Prompt
Reproduce the entries in full and exactly. Pictures stay out.

Saved data entries:

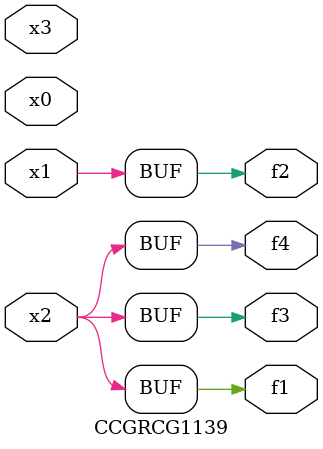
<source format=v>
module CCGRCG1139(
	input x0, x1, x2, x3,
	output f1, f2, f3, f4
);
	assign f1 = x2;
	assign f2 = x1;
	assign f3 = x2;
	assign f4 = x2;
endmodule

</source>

Exercise solution
<source format=v>
module CCGRCG1139(
	input x0, x1, x2, x3,
	output f1, f2, f3, f4
);
	assign f1 = x2;
	assign f2 = x1;
	assign f3 = x2;
	assign f4 = x2;
endmodule

</source>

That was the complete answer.